Passage for review: Begin

Musical Miscegenation

posted by on October 16 at 14:21 PM

My favorite music writer tears into my favorite music subject for an essay that will have blogs a bloggin’ for memes to come, no doubt. I can’t decide how I feel about the article, other than that I agree with it in logical/intellectual/critical/even musical principle even as I disagree with it emotionally in ways that have to do with my own musical awakening during the decade he despairs of. Which is to say I still love Pavement, I guess. I’m with him on Wilco, though!


At any rate, the shit is interesting, as Frere-Jones never isn’t.

RSS icon Comments

1

I was just talking about this article with a friend. It's a total backwards, waste of time. It's hard to believe that people take this guy seriously.

It's one thing to say "I don't like this music" but it's another to say "Why can't the music I don't like sound like music I do like?
Probably because of racism."

Also, the bit about the magical week when SFJ could rap has had me giggling all morning.

Posted by Eli | October 16, 2007 2:58 PM
2

Well, he certainly believes he's correct, doesn't he? I like Ui all right (although I had no idea they were a "funk band"), but what a pompous windbag that guy is!

And what's up with the New Yorker's style? Album titles in quotes? The Clash referred to as "it"? What a mess.

Posted by Levislade | October 16, 2007 3:00 PM
3

first of all, hes totally wrong about wilco and YHF. lets just get that out of the way.

i wonder what prompted SFJ to write this story now. a lot of it has been said before. and the "trend" that he describes--segregation bt black and white music (i think--im not exactly sure what hes getting at) misses some major happenings in pop over the last few years: dance rock, like !!!, the rapture, LCD soundsystem, and neo soul, like justin timberlake, xtina, and amy winehouse. all of those are bands w a beat.

"But, in the past few years, I’ve spent too many evenings at indie concerts waiting in vain for vigor, for rhythm, for a musical effect that could justify all the preciousness."

theres sfj's problem: his expectations lead him astray. its like going to the 7-11 and expecting a good cup of coffee. hes looking in the wrong place. thats either really dumb or really manipulative.

he clearly hasnt listened to devendra banharts newest all the way through: theres a bald-faced jackson 5 riff, as well as a reggae track, as well as a bunch of bossa nova. banhart--ever the dilettante--is the wrong example to pick.

also: korn? limp bizkit? sure they suck, and thats why he leaves them out, but theyre HUGELY popular.

Passage for review: End
Data extract: Begin

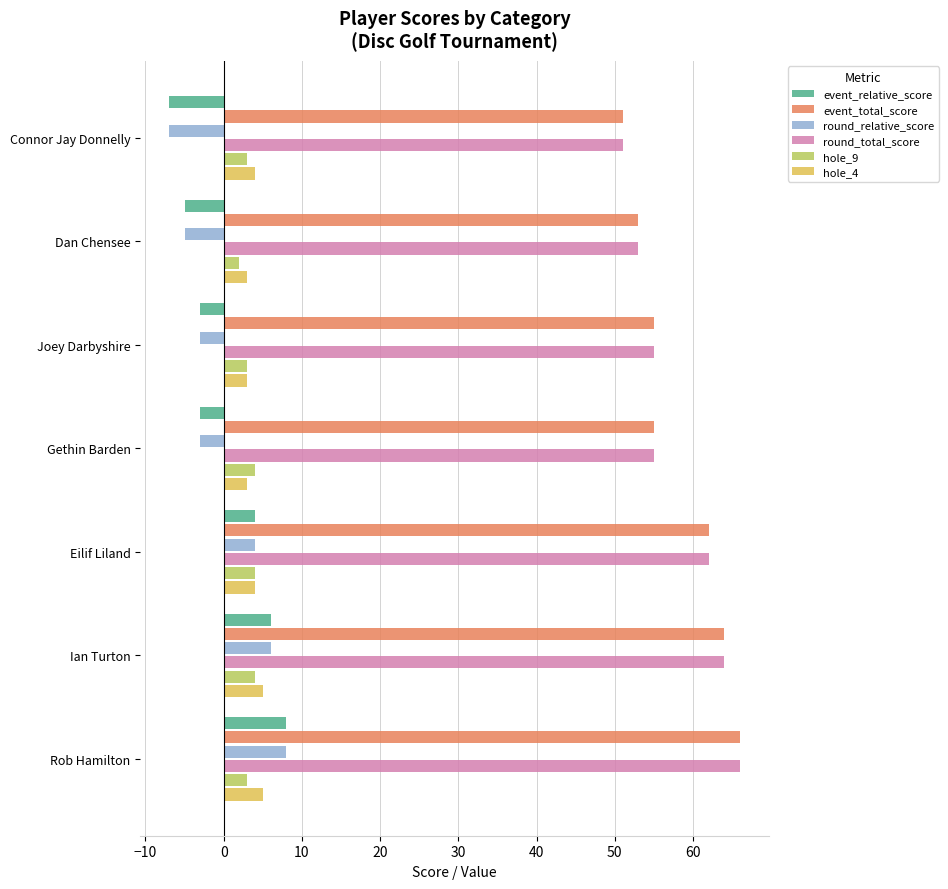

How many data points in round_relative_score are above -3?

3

Data extract: End
Data extract: Begin

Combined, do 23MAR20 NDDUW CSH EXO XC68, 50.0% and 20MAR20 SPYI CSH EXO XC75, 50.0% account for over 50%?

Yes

Data extract: End
Data extract: Begin

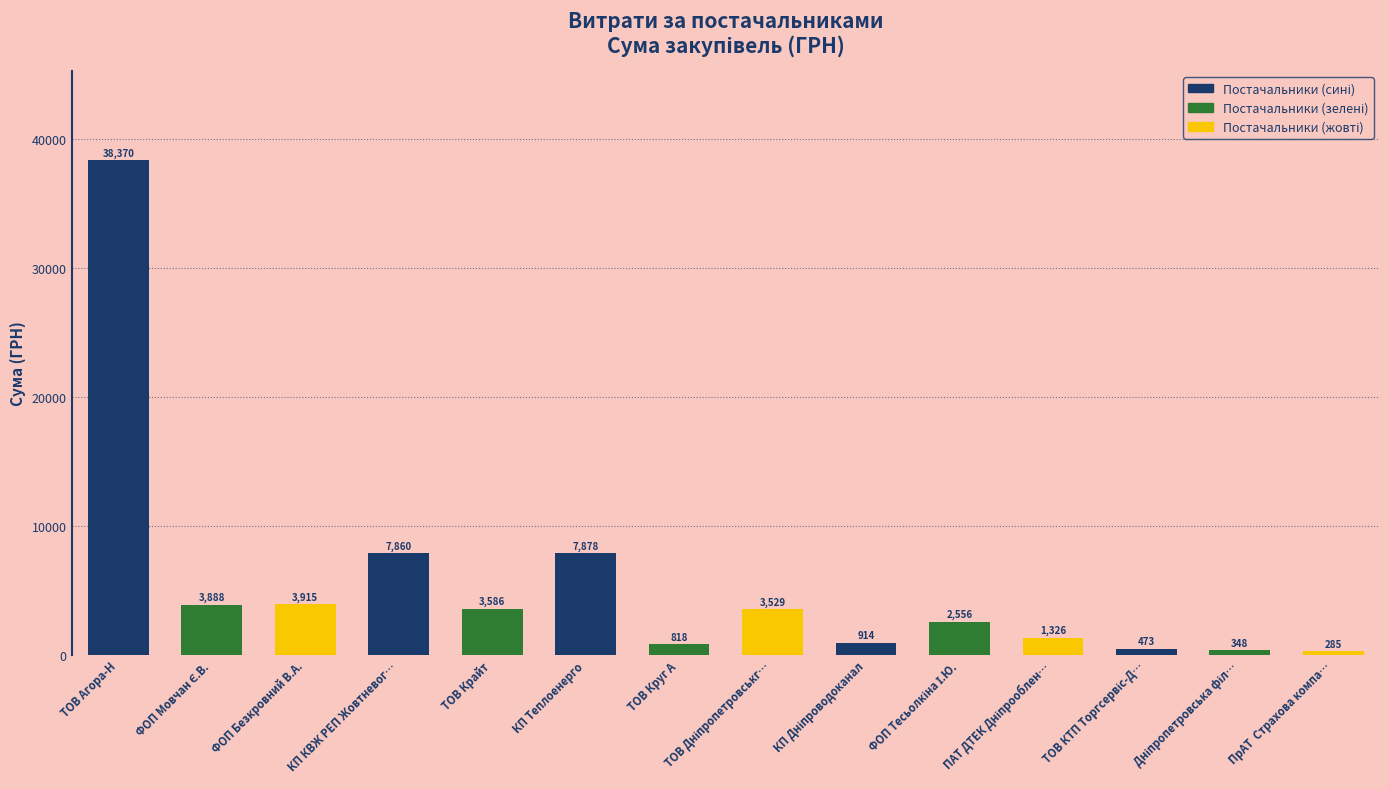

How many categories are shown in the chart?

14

Data extract: End

* Activity: Could you continue the blog comment thread about the essay on indie rock, picking up right after its final line?

* Answer to the exercise:
you could go on. kanye and jay-z love them some coldplay and daft punk. the roots play dylan. she wants revenge. etc.

SFJ seems to be distorting the facts to fit his thesis and i dont buy it.

my man sam just nailed it on IM: "he's become the ann coulter of music critics."

ouch. maybe that's extreme, but yeah.


Posted by jz | October 16, 2007 3:20 PM
4

jz - exactly. I was thinking I could have constructed an equally accurate history of american music, proving an exactly opposite point, by cherry-picking a different bunch of bands (such as those you mention).

I kind of smiled internally at his description of YHF, though. I don't feel quite that way about it, but I never really felt it deserved the praise and acclaim it got. Speaking of which, though: I don't think I've ever heard Wilco referred to as an "indie rock" band, except maybe by people who don't know what the fuck they're talking about. Right.

Posted by Levislade | October 16, 2007 3:26 PM
5

Oh yeah...the Wilco bit is just totally 100% wrong.

And good call on the whole "post-punk revival" thing...seems like he just leaves out The Raputre, Yeah Yeah Yeahs, Liars and all the others simply because those bands didn't fit his thesis.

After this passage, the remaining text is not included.